Print the entries that appear below, exactly as written and without their pictures.

##### Excerpted records

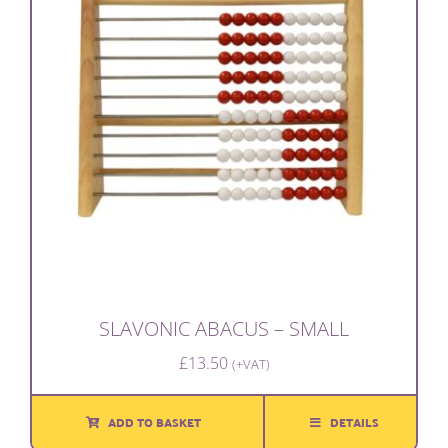
SLAVONIC ABACUS – SMALL
£
13.50
(+VAT)
ADD TO BASKET
DETAILS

##########

__Answer__.
SLAVONIC ABACUS – SMALL
£
13.50
(+VAT)
ADD TO BASKET
DETAILS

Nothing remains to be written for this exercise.